begin Listing

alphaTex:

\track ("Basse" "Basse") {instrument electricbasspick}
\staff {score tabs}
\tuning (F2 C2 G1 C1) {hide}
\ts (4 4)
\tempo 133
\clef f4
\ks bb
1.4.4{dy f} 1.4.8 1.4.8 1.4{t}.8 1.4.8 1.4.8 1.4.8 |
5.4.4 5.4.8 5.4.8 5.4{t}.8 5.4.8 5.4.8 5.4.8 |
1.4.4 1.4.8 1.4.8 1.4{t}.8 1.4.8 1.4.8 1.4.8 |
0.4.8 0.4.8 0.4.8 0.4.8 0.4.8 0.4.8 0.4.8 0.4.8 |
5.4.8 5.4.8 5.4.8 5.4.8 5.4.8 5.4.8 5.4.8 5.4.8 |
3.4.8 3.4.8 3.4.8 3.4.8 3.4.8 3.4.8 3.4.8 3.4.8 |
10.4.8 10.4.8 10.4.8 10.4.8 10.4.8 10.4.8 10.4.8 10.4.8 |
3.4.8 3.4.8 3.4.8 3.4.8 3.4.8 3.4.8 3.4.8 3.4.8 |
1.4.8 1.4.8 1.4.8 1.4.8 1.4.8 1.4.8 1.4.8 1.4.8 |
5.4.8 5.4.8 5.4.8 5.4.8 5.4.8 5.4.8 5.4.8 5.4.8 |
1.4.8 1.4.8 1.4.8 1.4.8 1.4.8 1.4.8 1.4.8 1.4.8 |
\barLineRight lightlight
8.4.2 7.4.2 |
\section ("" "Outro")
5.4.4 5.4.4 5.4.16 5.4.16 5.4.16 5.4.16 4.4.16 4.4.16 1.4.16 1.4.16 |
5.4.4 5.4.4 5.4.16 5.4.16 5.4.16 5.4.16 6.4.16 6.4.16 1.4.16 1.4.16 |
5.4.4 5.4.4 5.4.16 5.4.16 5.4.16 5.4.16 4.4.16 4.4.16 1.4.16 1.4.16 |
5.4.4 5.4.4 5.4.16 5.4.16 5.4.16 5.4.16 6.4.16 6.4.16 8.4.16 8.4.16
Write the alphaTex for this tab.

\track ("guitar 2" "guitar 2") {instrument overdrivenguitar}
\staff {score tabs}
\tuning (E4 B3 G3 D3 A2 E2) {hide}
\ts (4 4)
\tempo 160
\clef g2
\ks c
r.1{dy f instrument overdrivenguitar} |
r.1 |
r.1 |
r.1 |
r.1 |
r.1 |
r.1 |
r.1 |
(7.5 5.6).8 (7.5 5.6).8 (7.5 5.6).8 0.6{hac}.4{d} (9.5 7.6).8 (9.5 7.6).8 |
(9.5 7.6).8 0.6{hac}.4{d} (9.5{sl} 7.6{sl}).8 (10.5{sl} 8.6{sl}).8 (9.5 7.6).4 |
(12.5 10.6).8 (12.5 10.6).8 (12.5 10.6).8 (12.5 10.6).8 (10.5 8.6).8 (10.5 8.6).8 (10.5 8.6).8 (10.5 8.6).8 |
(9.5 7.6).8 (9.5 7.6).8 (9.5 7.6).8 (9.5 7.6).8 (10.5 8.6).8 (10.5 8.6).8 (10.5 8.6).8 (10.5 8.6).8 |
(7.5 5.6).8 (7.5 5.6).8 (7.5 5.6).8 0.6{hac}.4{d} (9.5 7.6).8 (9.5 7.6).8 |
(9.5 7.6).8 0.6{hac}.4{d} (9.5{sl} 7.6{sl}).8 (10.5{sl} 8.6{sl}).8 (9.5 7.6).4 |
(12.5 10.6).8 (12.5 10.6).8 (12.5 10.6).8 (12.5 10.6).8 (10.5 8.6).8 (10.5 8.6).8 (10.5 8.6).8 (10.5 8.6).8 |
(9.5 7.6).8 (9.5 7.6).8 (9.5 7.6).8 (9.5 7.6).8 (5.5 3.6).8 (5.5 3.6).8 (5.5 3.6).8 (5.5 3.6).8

end Listing

### What needs to be done:
Rewrite the rows starting at the very beginning and ending at the line containing "Write the alphaTex for this tab.", replacing "Outro" with "Coda" and keeping everything else the same.

### Answer to the problem:
alphaTex:

\track ("Basse" "Basse") {instrument electricbasspick}
\staff {score tabs}
\tuning (F2 C2 G1 C1) {hide}
\ts (4 4)
\tempo 133
\clef f4
\ks bb
1.4.4{dy f} 1.4.8 1.4.8 1.4{t}.8 1.4.8 1.4.8 1.4.8 |
5.4.4 5.4.8 5.4.8 5.4{t}.8 5.4.8 5.4.8 5.4.8 |
1.4.4 1.4.8 1.4.8 1.4{t}.8 1.4.8 1.4.8 1.4.8 |
0.4.8 0.4.8 0.4.8 0.4.8 0.4.8 0.4.8 0.4.8 0.4.8 |
5.4.8 5.4.8 5.4.8 5.4.8 5.4.8 5.4.8 5.4.8 5.4.8 |
3.4.8 3.4.8 3.4.8 3.4.8 3.4.8 3.4.8 3.4.8 3.4.8 |
10.4.8 10.4.8 10.4.8 10.4.8 10.4.8 10.4.8 10.4.8 10.4.8 |
3.4.8 3.4.8 3.4.8 3.4.8 3.4.8 3.4.8 3.4.8 3.4.8 |
1.4.8 1.4.8 1.4.8 1.4.8 1.4.8 1.4.8 1.4.8 1.4.8 |
5.4.8 5.4.8 5.4.8 5.4.8 5.4.8 5.4.8 5.4.8 5.4.8 |
1.4.8 1.4.8 1.4.8 1.4.8 1.4.8 1.4.8 1.4.8 1.4.8 |
\barLineRight lightlight
8.4.2 7.4.2 |
\section ("" "Coda")
5.4.4 5.4.4 5.4.16 5.4.16 5.4.16 5.4.16 4.4.16 4.4.16 1.4.16 1.4.16 |
5.4.4 5.4.4 5.4.16 5.4.16 5.4.16 5.4.16 6.4.16 6.4.16 1.4.16 1.4.16 |
5.4.4 5.4.4 5.4.16 5.4.16 5.4.16 5.4.16 4.4.16 4.4.16 1.4.16 1.4.16 |
5.4.4 5.4.4 5.4.16 5.4.16 5.4.16 5.4.16 6.4.16 6.4.16 8.4.16 8.4.16
Write the alphaTex for this tab.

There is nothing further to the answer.